La France a quelques semaines pour bâtir des compromis. La présidence estonienne de l'UE fera une nouvelle proposition en septembre et une réunion ministérielle, que la Commission européenne et plusieurs Etats membres souhaitent conclusive, est prévue le 23 octobre.

Lutter contre les abus

La France souhaite limiter la durée du travail détaché à 12 mois sur une période de deux ans, et que toutes les périodes comptent. Elle veut aussi s'assurer que les travailleurs détachés perçoivent tous les éléments de rémunération obligatoires dans le pays d'accueil. Elle souhaite en outre renforcer la lutte contre la fraude et les abus, avec des sanctions effectives.

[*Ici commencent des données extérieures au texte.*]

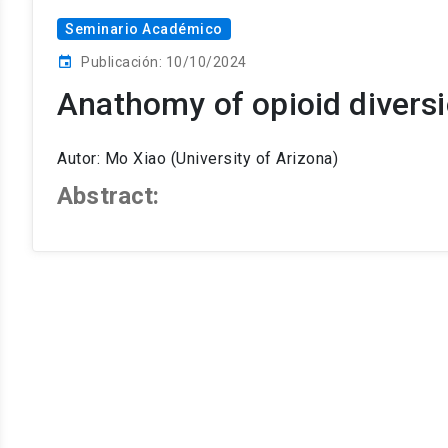
Seminario Académico
Publicación: 10/10/2024
event
Anathomy of opioid divers
Autor: Mo Xiao (University of Arizona)
Abstract:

La révision de la directive sera au menu des discussions lundi à l'Elysée avec la chancelière allemande Angela Merkel, le président du Conseil italien Paolo Gentiloni et le président du gouvernement espagnol Mariano Rajoy.

Gages donnés

Emmanuel Macron a donné des gages à ses homologues pendant sa tournée. Le président français a promis qu'ils seraient pleinement associés aux travaux sur l'avenir de l'Union et de la zone euro, au renforcement de l'Europe de la Défense et répondant à des demandes spécifiques.

Il a pris ses distances avec le système de quotas mis en place au niveau européen pour répondre à la crise des réfugiés, que certains pays continuent de refuser d'appliquer. Il s'est aussi prononcé pour l'entrée de la Roumanie et de la Bulgarie dans un futur espace Schengen refondé et pour celle de la Bulgarie dans le mécanisme de taux de change ERM-2, perçu comme l'antichambre de la zone euro.